■ WHAT IS NEEDED: Scan the records for the string "PowerSupply"; copy each line where it occurs.

■ EXTRACTED ENTRIES:
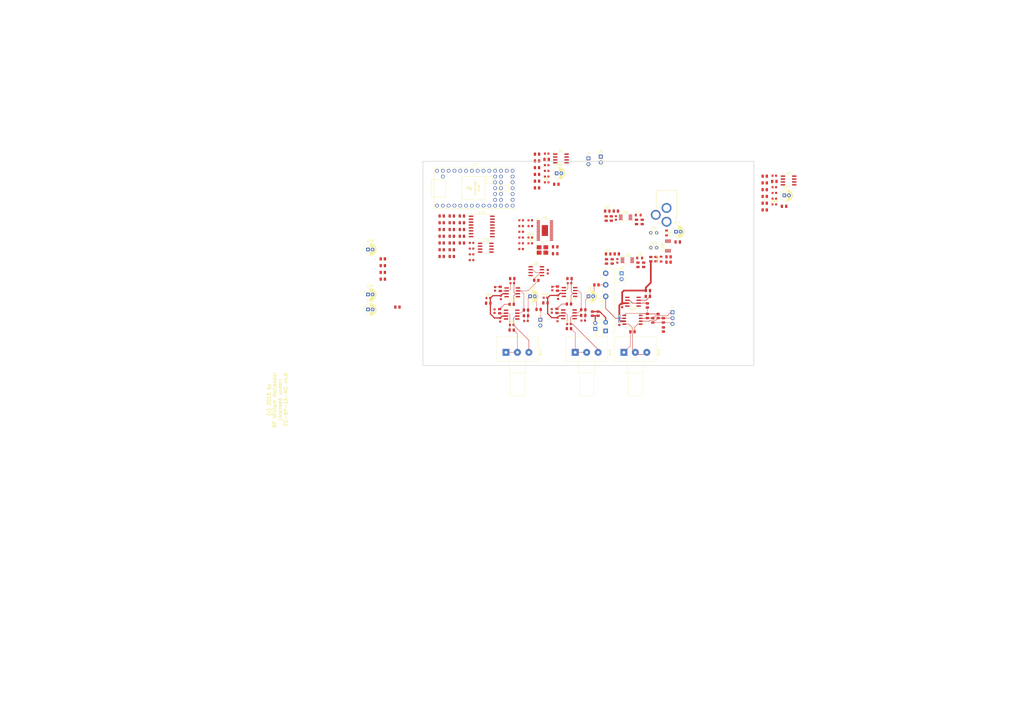
<source format=kicad_pcb>
(kicad_pcb
	(version 20241229)
	(generator "pcbnew")
	(generator_version "9.0")
	(general
		(thickness 1.6)
		(legacy_teardrops no)
	)
	(paper "A4")
	(layers
		(0 "F.Cu" signal)
		(2 "B.Cu" signal)
		(9 "F.Adhes" user "F.Adhesive")
		(11 "B.Adhes" user "B.Adhesive")
		(13 "F.Paste" user)
		(15 "B.Paste" user)
		(5 "F.SilkS" user "F.Silkscreen")
		(7 "B.SilkS" user "B.Silkscreen")
		(1 "F.Mask" user)
		(3 "B.Mask" user)
		(17 "Dwgs.User" user "User.Drawings")
		(19 "Cmts.User" user "User.Comments")
		(21 "Eco1.User" user "User.Eco1")
		(23 "Eco2.User" user "User.Eco2")
		(25 "Edge.Cuts" user)
		(27 "Margin" user)
		(31 "F.CrtYd" user "F.Courtyard")
		(29 "B.CrtYd" user "B.Courtyard")
	)
	(setup
		(stackup
			(layer "F.SilkS"
				(type "Top Silk Screen")
			)
			(layer "F.Paste"
				(type "Top Solder Paste")
			)
			(layer "F.Mask"
				(type "Top Solder Mask")
				(thickness 0.01)
			)
			(layer "F.Cu"
				(type "copper")
				(thickness 0.035)
			)
			(layer "dielectric 1"
				(type "core")
				(thickness 1.51)
				(material "FR4")
				(epsilon_r 4.5)
				(loss_tangent 0.02)
			)
			(layer "B.Cu"
				(type "copper")
				(thickness 0.035)
			)
			(layer "B.Mask"
				(type "Bottom Solder Mask")
				(thickness 0.01)
			)
			(layer "B.Paste"
				(type "Bottom Solder Paste")
			)
			(layer "B.SilkS"
				(type "Bottom Silk Screen")
			)
			(copper_finish "None")
			(dielectric_constraints no)
		)
		(pad_to_mask_clearance 0)
		(allow_soldermask_bridges_in_footprints no)
		(tenting none)
		(aux_axis_origin 96.52 139.7)
		(pcbplotparams
			(layerselection 0x00000000_00000000_55555555_555555f5)
			(plot_on_all_layers_selection 0x00000000_00000000_00000000_02000000)
			(disableapertmacros no)
			(usegerberextensions yes)
			(usegerberattributes yes)
			(usegerberadvancedattributes yes)
			(creategerberjobfile yes)
			(dashed_line_dash_ratio 12.000000)
			(dashed_line_gap_ratio 3.000000)
			(svgprecision 4)
			(plotframeref no)
			(mode 1)
			(useauxorigin no)
			(hpglpennumber 1)
			(hpglpenspeed 20)
			(hpglpendiameter 15.000000)
			(pdf_front_fp_property_popups yes)
			(pdf_back_fp_property_popups yes)
			(pdf_metadata yes)
			(pdf_single_document no)
			(dxfpolygonmode yes)
			(dxfimperialunits yes)
			(dxfusepcbnewfont yes)
			(psnegative no)
			(psa4output no)
			(plot_black_and_white yes)
			(sketchpadsonfab no)
			(plotpadnumbers no)
			(hidednponfab no)
			(sketchdnponfab yes)
			(crossoutdnponfab yes)
			(subtractmaskfromsilk no)
			(outputformat 1)
			(mirror no)
			(drillshape 0)
			(scaleselection 1)
			(outputdirectory "CAD/")
		)
	)
	(net 0 "")
	(net 1 "+3.3V")
	(net 2 "+5VA")
	(net 3 "/CodecAndAnalog/ADC_DATA")
	(net 4 "/CodecAndAnalog/BCLK")
	(net 5 "Net-(U2-BYP)")
	(net 6 "Net-(U3-BYP)")
	(net 7 "/CodecAndAnalog/InputBufferA/OUT_N")
	(net 8 "/CodecAndAnalog/InputBufferA/OUT_P")
	(net 9 "/CodecAndAnalog/InputBufferA/VCOM")
	(net 10 "/PowerSupply/VIN_ANALOG_FILT")
	(net 11 "Net-(C9-Pad2)")
	(net 12 "/CodecAndAnalog/InputBufferB/OUT_N")
	(net 13 "/CodecAndAnalog/InputBufferB/OUT_P")
	(net 14 "/CodecAndAnalog/LRCLK")
	(net 15 "/CodecAndAnalog/OutputBufferA/IN_N")
	(net 16 "/CodecAndAnalog/OutputBufferA/IN_P")
	(net 17 "Net-(U2-IN)")
	(net 18 "Net-(U3-IN)")
	(net 19 "Net-(C14-Pad2)")
	(net 20 "/CodecAndAnalog/OutputBufferB/IN_N")
	(net 21 "/CodecAndAnalog/OutputBufferB/IN_P")
	(net 22 "Net-(U1--)")
	(net 23 "/CodecAndAnalog/OutputBufferB/OUT")
	(net 24 "/CodecAndAnalog/SCLK")
	(net 25 "/CodecAndAnalog/VCOM")
	(net 26 "/TeensyAndDigital/C_ADC_DATA")
	(net 27 "/TeensyAndDigital/C_BCLK")
	(net 28 "/TeensyAndDigital/C_LRCLK")
	(net 29 "/TeensyAndDigital/C_SCLK")
	(net 30 "/TeensyAndDigital/T_3.3V")
	(net 31 "/TeensyAndDigital/T_ADC_DATA")
	(net 32 "/TeensyAndDigital/T_BCLK")
	(net 33 "/TeensyAndDigital/T_CODEC_RESET")
	(net 34 "/TeensyAndDigital/T_DAC_DATA")
	(net 35 "/TeensyAndDigital/T_LRCLK")
	(net 36 "/TeensyAndDigital/T_SCL")
	(net 37 "/TeensyAndDigital/T_SCLK")
	(net 38 "/TeensyAndDigital/T_SDA")
	(net 39 "/TeensyAndDigital/T_VIN")
	(net 40 "DGND")
	(net 41 "GND")
	(net 42 "Net-(U8-OUT)")
	(net 43 "Net-(U5-FILT)")
	(net 44 "Net-(U5-VD)")
	(net 45 "/CodecAndAnalog/InputBufferA/VSIGIN")
	(net 46 "Net-(C21-Pad2)")
	(net 47 "/CodecAndAnalog/InputBufferB/VSIGIN")
	(net 48 "Net-(C23-Pad2)")
	(net 49 "GNDPWR")
	(net 50 "/CodecAndAnalog/MicPreamp/IN_P")
	(net 51 "Net-(U5-XTI)")
	(net 52 "Net-(U5-XTO)")
	(net 53 "Net-(U5-VA)")
	(net 54 "Net-(C34-Pad2)")
	(net 55 "/CodecAndAnalog/OutputBufferA/OUT")
	(net 56 "/CodecAndAnalog/MicPreamp/IN_N")
	(net 57 "+15V")
	(net 58 "Net-(U4--)")
	(net 59 "Net-(U1-+)")
	(net 60 "/CodecAndAnalog/InputBufferA/5V_FILT")
	(net 61 "Net-(U4-+)")
	(net 62 "Net-(C46-Pad1)")
	(net 63 "Net-(C47-Pad1)")
	(net 64 "Net-(C48-Pad1)")
	(net 65 "Net-(C49-Pad1)")
	(net 66 "/CodecAndAnalog/OutputBufferB/5V_FILT")
	(net 67 "/CodecAndAnalog/InputBufferB/5V_FILT")
	(net 68 "/CodecAndAnalog/OutputBufferA/5V_FILT")
	(net 69 "Net-(C56-Pad2)")
	(net 70 "Net-(C81-Pad2)")
	(net 71 "/CodecAndAnalog/InputBufferA/AMP_SIGIN+")
	(net 72 "/CodecAndAnalog/InputBufferA/AMP_SIGIN-")
	(net 73 "Net-(C82-Pad2)")
	(net 74 "Net-(C91-Pad2)")
	(net 75 "/CodecAndAnalog/InputBufferB/AMP_SIGIN+")
	(net 76 "Net-(C92-Pad2)")
	(net 77 "/CodecAndAnalog/InputBufferB/AMP_SIGIN-")
	(net 78 "Net-(D1-K)")
	(net 79 "Net-(D2-K)")
	(net 80 "/PowerSupply/VIN_ANALOG")
	(net 81 "Net-(J2-Pin_1)")
	(net 82 "Net-(J4-Pin_1)")
	(net 83 "Net-(J5-Pin_1)")
	(net 84 "Net-(J6-Pin_1)")
	(net 85 "Net-(J7-Pin_2)")
	(net 86 "Net-(U8-ADJ)")
	(net 87 "/CodecAndAnalog/MicPreamp/Vmid")
	(net 88 "Net-(U10--)")
	(net 89 "Net-(U10-+)")
	(net 90 "Net-(R8-Pad1)")
	(net 91 "Net-(R9-Pad1)")
	(net 92 "/CodecAndAnalog/MicPreamp/Rg+")
	(net 93 "Net-(R10-Pad2)")
	(net 94 "Net-(U9--)")
	(net 95 "Net-(U7-7_RX2_OUT1A)")
	(net 96 "/TeensyAndDigital/C_DAC_DATA")
	(net 97 "/TeensyAndDigital/C_RESET")
	(net 98 "/TeensyAndDigital/C_SDA")
	(net 99 "/TeensyAndDigital/C_SCL")
	(net 100 "Net-(U7-8_TX2_IN1)")
	(net 101 "/CodecAndAnalog/MicPreamp/Rg-")
	(net 102 "/CodecAndAnalog/MicPreamp/OUT")
	(net 103 "unconnected-(U1-NC-Pad8)")
	(net 104 "unconnected-(U1-NC-Pad1)")
	(net 105 "unconnected-(U1-NC-Pad5)")
	(net 106 "unconnected-(U2-NC_2-Pad6)")
	(net 107 "unconnected-(U2-NC_1-Pad7)")
	(net 108 "unconnected-(U3-NC_1-Pad7)")
	(net 109 "unconnected-(U3-NC_2-Pad6)")
	(net 110 "unconnected-(U4-NC-Pad8)")
	(net 111 "unconnected-(U4-NC-Pad5)")
	(net 112 "unconnected-(U4-NC-Pad1)")
	(net 113 "unconnected-(U5-AMUTEC_N-Pad23)")
	(net 114 "unconnected-(U5-BMUTEC_N-Pad28)")
	(net 115 "unconnected-(U7-4_BCLK2-Pad6)")
	(net 116 "unconnected-(U7-25_A11_RX6_SDA2-Pad36)")
	(net 117 "unconnected-(U7-12_MISO_MQSL-Pad14)")
	(net 118 "unconnected-(U7-13_SCK_CRX1_LED-Pad20)")
	(net 119 "unconnected-(U7-ON_OFF-Pad19)")
	(net 120 "unconnected-(U7-31_CTX3-Pad42)")
	(net 121 "unconnected-(U7-27_A13_SCK1-Pad38)")
	(net 122 "unconnected-(U7-32_OUT1B-Pad43)")
	(net 123 "unconnected-(U7-17_A3_TX4_SDA1-Pad24)")
	(net 124 "unconnected-(U7-26_A12_MOSI1-Pad37)")
	(net 125 "unconnected-(U7-PROGRAM-Pad18)")
	(net 126 "unconnected-(U7-9_OUT1C-Pad11)")
	(net 127 "unconnected-(U7-24_A10_TX6_SCL2-Pad35)")
	(net 128 "unconnected-(U7-33_MCLK2-Pad44)")
	(net 129 "unconnected-(U7-11_MOSI_CTX1-Pad13)")
	(net 130 "unconnected-(U7-VUSB-Pad34)")
	(net 131 "unconnected-(U7-5_IN2-Pad7)")
	(net 132 "unconnected-(U7-29_TX7-Pad40)")
	(net 133 "unconnected-(U7-6_OUT1D-Pad8)")
	(net 134 "unconnected-(U7-28_RX7-Pad39)")
	(net 135 "unconnected-(U7-14_A0_TX3_SPDIF_OUT-Pad21)")
	(net 136 "unconnected-(U7-10_CS_MQSR-Pad12)")
	(net 137 "unconnected-(U7-3_LRCLK2-Pad5)")
	(net 138 "unconnected-(U7-30_CRX3-Pad41)")
	(net 139 "unconnected-(U7-2_OUT2-Pad4)")
	(net 140 "unconnected-(U7-1_TX1_CTX2_MISO1-Pad3)")
	(net 141 "unconnected-(U7-22_A8_CTX1-Pad29)")
	(net 142 "unconnected-(U7-16_A2_RX4_SCL1-Pad23)")
	(net 143 "unconnected-(U7-VBAT-Pad15)")
	(net 144 "unconnected-(U7-15_A1_RX3_SPDIF_IN-Pad22)")
	(net 145 "unconnected-(U8-NC-Pad7)")
	(net 146 "unconnected-(U8-NC-Pad6)")
	(net 147 "unconnected-(U8-BYP-Pad3)")
	(net 148 "unconnected-(U9-NC-Pad8)")
	(net 149 "unconnected-(U9-NC-Pad5)")
	(net 150 "unconnected-(U9-NC-Pad1)")
	(net 151 "unconnected-(U10-NC-Pad8)")
	(net 152 "unconnected-(U10-NC-Pad1)")
	(net 153 "unconnected-(U10-NC-Pad5)")
	(net 154 "unconnected-(U15-NC-Pad5)")
	(net 155 "unconnected-(U15-NC-Pad8)")
	(net 156 "unconnected-(U15-NC-Pad1)")
	(net 157 "unconnected-(U16-NC-Pad1)")
	(net 158 "unconnected-(U16-NC-Pad8)")
	(net 159 "unconnected-(U16-NC-Pad5)")
	(net 160 "unconnected-(U17-NC-Pad1)")
	(net 161 "unconnected-(U17-NC-Pad5)")
	(net 162 "unconnected-(U17-NC-Pad8)")
	(net 163 "unconnected-(U18-NC-Pad5)")
	(net 164 "unconnected-(U18-NC-Pad1)")
	(net 165 "unconnected-(U18-NC-Pad8)")
	(net 166 "Net-(K2-Pad11)")
	(net 167 "/CodecAndAnalog/REL_CTRL")
	(footprint "PCM_SparkFun-Resistor:R_0805_2012Metric" (layer "F.Cu") (at 193.5 94.75 180))
	(footprint "Potentiometer_THT:Potentiometer_Alps_RK163_Single_Horizontal" (layer "F.Cu") (at 196 127 90))
	(footprint "Package_SO:MSOP-8_3x3mm_P0.65mm" (layer "F.Cu") (at 236.5 80.5 90))
	(footprint "PCM_SparkFun-Capacitor:C_0603_1608Metric" (layer "F.Cu") (at 172.36 74.305))
	(footprint "Connector_PinHeader_2.54mm:PinHeader_1x03_P2.54mm_Vertical" (layer "F.Cu") (at 238.5 109.5))
	(footprint "PCM_SparkFun-Capacitor:C_0603_1608Metric" (layer "F.Cu") (at 183.52 45.165))
	(footprint "PCM_SparkFun-Capacitor:C_0603_1608Metric" (layer "F.Cu") (at 176.37 71.795))
	(footprint "PCM_SparkFun-Capacitor:C_0805_2012Metric" (layer "F.Cu") (at 229 86.25 90))
	(footprint "PCM_SparkFun-Resistor:R_0805_2012Metric" (layer "F.Cu") (at 205.25 97.5 180))
	(footprint "PCM_SparkFun-Resistor:R_0805_2012Metric" (layer "F.Cu") (at 168.250001 117.25 180))
	(footprint "PCM_SparkFun-Capacitor:C_0805_2012Metric" (layer "F.Cu") (at 187.75 53.525))
	(footprint "Inductor_SMD:L_0805_2012Metric" (layer "F.Cu") (at 235.8787 74.8125 -90))
	(footprint "PCM_SparkFun-Capacitor:C_0603_1608Metric" (layer "F.Cu") (at 213.75 68.25 -90))
	(footprint "PCM_SparkFun-Resistor:R_0805_2012Metric" (layer "F.Cu") (at 142.09 70.35))
	(footprint "PCM_SparkFun-Resistor:R_0805_2012Metric" (layer "F.Cu") (at 227.5 106.5 -90))
	(footprint "PCM_SparkFun-Resistor:R_0805_2012Metric" (layer "F.Cu") (at 214.1375 83.975))
	(footprint "PCM_SparkFun-Capacitor:C_0805_2012Metric" (layer "F.Cu") (at 209.5 68.5 -90))
	(footprint "PCM_SparkFun-Resistor:R_0805_2012Metric" (layer "F.Cu") (at 163.25 99.250001 90))
	(footprint "PCM_SparkFun-Capacitor:C_0603_1608Metric" (layer "F.Cu") (at 176.37 69.285))
	(footprint "PCM_SparkFun-Resistor:R_0805_2012Metric" (layer "F.Cu") (at 180 108.25 180))
	(footprint "PCM_SparkFun-Resistor:R_0805_2012Metric" (layer "F.Cu") (at 278.75 58.85))
	(footprint "PCM_SparkFun-Resistor:R_0805_2012Metric" (layer "F.Cu") (at 179.31 40.365))
	(footprint "Capacitor_THT:CP_Radial_D5.0mm_P2.00mm" (layer "F.Cu") (at 187.889775 48.745))
	(footprint "PCM_SparkFun-Resistor:R_0805_2012Metric" (layer "F.Cu") (at 179 95.5 180))
	(footprint "PCM_SparkFun-Resistor:R_0805_2012Metric" (layer "F.Cu") (at 118.343638 107.212154))
	(footprint "PCM_SparkFun-Resistor:R_0805_2012Metric" (layer "F.Cu") (at 193.249999 116.615 180))
	(footprint "Package_SO:SOIC-8_3.9x4.9mm_P1.27mm" (layer "F.Cu") (at 221.225 104.865 180))
	(footprint "PCM_SparkFun-Resistor:R_0805_2012Metric" (layer "F.Cu") (at 137.68 70.35))
	(footprint "PCM_SparkFun-Resistor:R_0805_2012Metric" (layer "F.Cu") (at 174.5 108.5))
	(footprint "PCM_SparkFun-Resistor:R_0805_2012Metric" (layer "F.Cu") (at 236.75 85.25))
	(footprint "Inductor_SMD:L_0805_2012Metric" (layer "F.Cu") (at 233.5 86.25 90))
	(footprint "PCM_SparkFun-Capacitor:C_0805_2012Metric"
		(layer "F.Cu")
		(uuid "2b3dbd75-a231-403b-8cb9-af57033e734d")
		(at 182.999999 105.365 180)
		(descr "Capacitor SMD 0805 (2012 Metric), square (rectangular) end terminal, IPC_7351 nominal, (Body size source: IPC-SM-782 page 76, https://www.pcb-3d.com/wordpress/wp-content/uploads/ipc-sm-782a_amendment_1_and_2.pdf, https://docs.google.com/spreadsheets/d/1BsfQQcO9C6DZCsRaXUlFlo91Tg2WpOkGARC1WS5S8t0/edit?usp=sharing), generated with kicad-footprint-generator")
		(tags "SparkFun capacitor")
		(property "Reference" "C52"
			(at 0 -1.68 0)
			(layer "F.Fab")
			(uuid "2b2ce395-b615-4bcd-ae4d-86caca03a104")
			(effects
				(font
					(size 0.5 0.5)
					(thickness 0.1)
					(bold yes)
				)
			)
		)
		(property "Value" "10u"
			(at 0 1.68 0)
			(layer "F.Fab")
			(uuid "f18616f7-72e8-4635-bda1-9dad619f6090")
			(effects
				(font
					(size 0.5 0.5)
					(thickness 0.1)
					(bold yes)
				)
			)
		)
		(property "Datasheet" "~"
			(at 0 0 180)
			(unlocked yes)
			(layer "F.Fab")
			(hide yes)
			(uuid "4a437765-4571-4386-9d94-92f8eae82c29")
			(effects
				(font
					(size 1.27 1.27)
					(thickness 0.15)
				)
			)
		)
		(property "Description" ""
			(at 0 0 180)
			(unlocked yes)
			(layer "F.Fab")
			(hide yes)
			(uuid "12156799-f1a0-45c1-a741-0be051229b31")
			(effects
				(font
					(size 1.27 1.27)
					(thickness 0.15)
				)
			)
		)
		(property "MFG 1 Name" "Murata"
			(at 0 0 180)
			(unlocked yes)
			(layer "F.Fab")
			(hide yes)
			(uuid "aadd5019-e1f1-4165-
... [1002000 chars truncated]
</source>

■ TASK OUTPUT:
	(net 10 "/PowerSupply/VIN_ANALOG_FILT")
	(net 80 "/PowerSupply/VIN_ANALOG")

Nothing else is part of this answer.